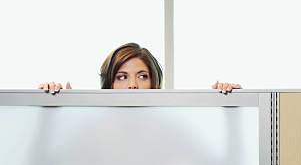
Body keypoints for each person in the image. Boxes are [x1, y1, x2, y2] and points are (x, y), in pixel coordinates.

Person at [38, 42, 241, 94]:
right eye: (122, 77)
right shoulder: (91, 129)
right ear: (109, 83)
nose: (133, 86)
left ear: (155, 82)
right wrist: (57, 115)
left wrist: (228, 108)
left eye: (142, 76)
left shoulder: (171, 129)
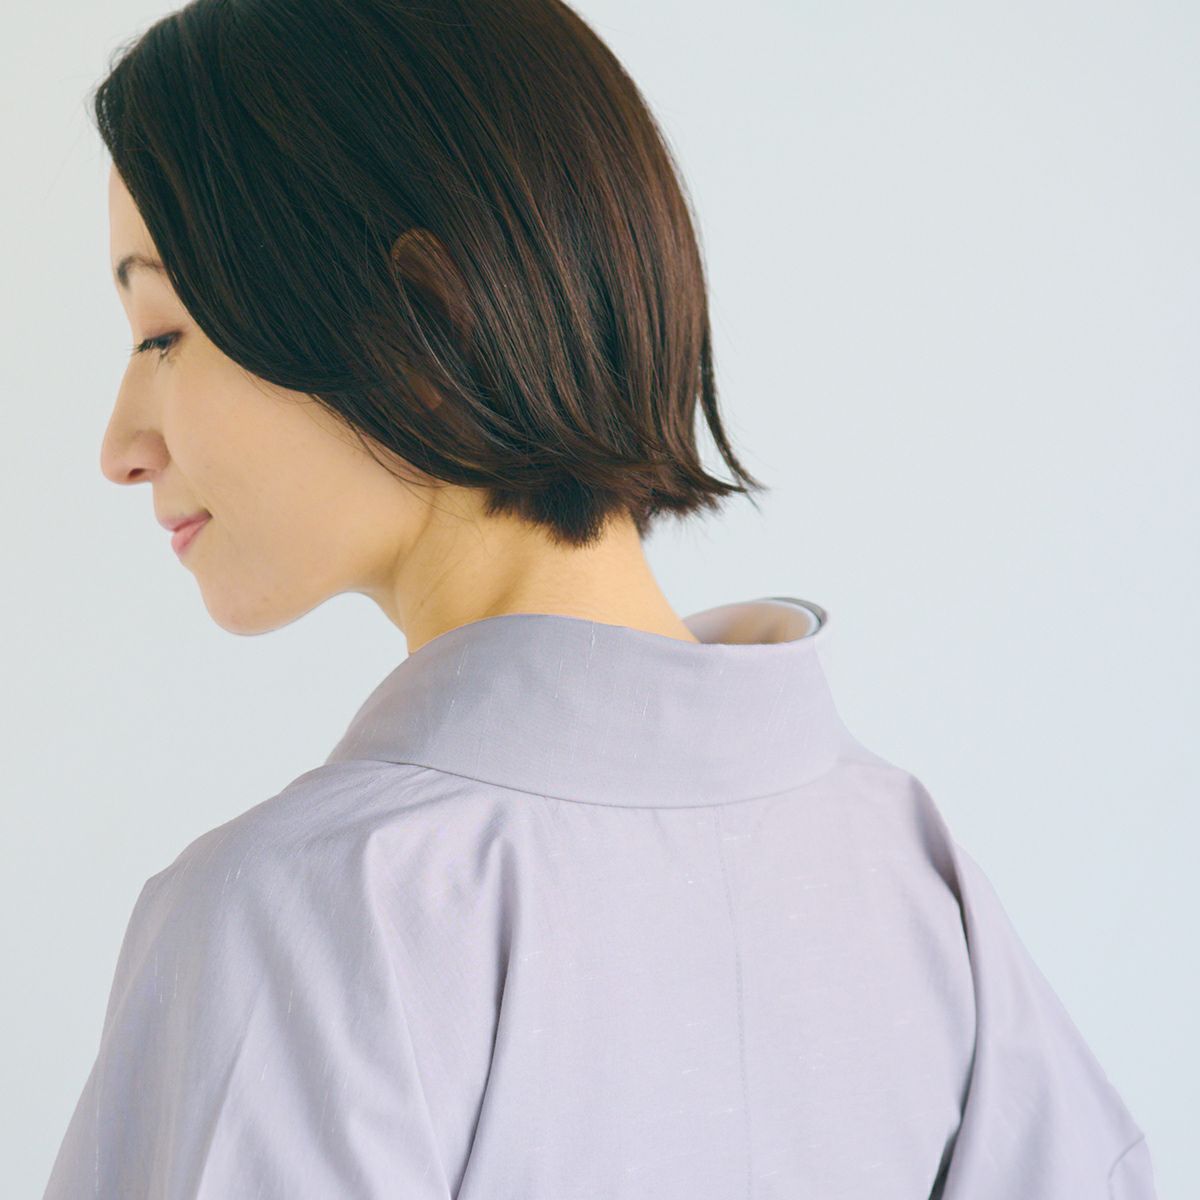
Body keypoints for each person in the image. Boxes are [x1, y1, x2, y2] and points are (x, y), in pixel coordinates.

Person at [45, 1, 1156, 1196]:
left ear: (418, 322)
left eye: (161, 332)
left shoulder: (311, 910)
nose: (119, 447)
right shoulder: (908, 872)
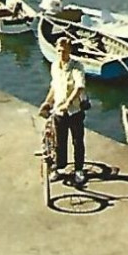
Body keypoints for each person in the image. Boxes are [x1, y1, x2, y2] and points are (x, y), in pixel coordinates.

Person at [38, 38, 90, 185]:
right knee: (59, 142)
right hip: (59, 111)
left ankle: (79, 169)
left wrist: (68, 103)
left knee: (77, 141)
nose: (61, 53)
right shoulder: (54, 66)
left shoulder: (77, 67)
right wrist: (47, 102)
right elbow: (54, 87)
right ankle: (60, 168)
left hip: (75, 111)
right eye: (59, 50)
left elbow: (79, 87)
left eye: (65, 50)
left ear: (70, 51)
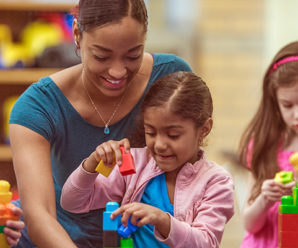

-=-=-=-=-

The records above should be written out in full and unchanged, except that pictures are dropped.

Body keypoints for each person in the image. Boxes are [x1, y1, x2, y2] and points are (x, y), in pixel coordinates.

Person at [38, 42, 241, 94]:
right eye: (122, 77)
right shoulder: (91, 129)
right ear: (109, 83)
nose: (133, 86)
left ear: (155, 82)
right wrist: (57, 115)
left wrist: (228, 108)
left eye: (142, 76)
left shoulder: (171, 129)
Body keypoints for each person in the image. Boxes are [x1, y1, x2, y2] and points are (x, y), in pixel coordinates.

Person at [45, 1, 1156, 1196]:
left ear: (418, 322)
left eye: (161, 332)
left shoulder: (311, 910)
nose: (119, 447)
right shoulder: (908, 872)
Body keypoints for each person in the image. Boxes are [x1, y1, x2, y2] and points are (x, y), in pixel coordinates.

Person at [38, 38, 90, 185]:
right knee: (59, 142)
right hip: (59, 111)
left ankle: (79, 169)
left wrist: (68, 103)
left knee: (77, 141)
nose: (61, 53)
right shoulder: (54, 66)
left shoulder: (77, 67)
right wrist: (47, 102)
right elbow: (54, 87)
right ankle: (60, 168)
left hip: (75, 111)
right eye: (59, 50)
left elbow: (79, 87)
left eye: (65, 50)
left ear: (70, 51)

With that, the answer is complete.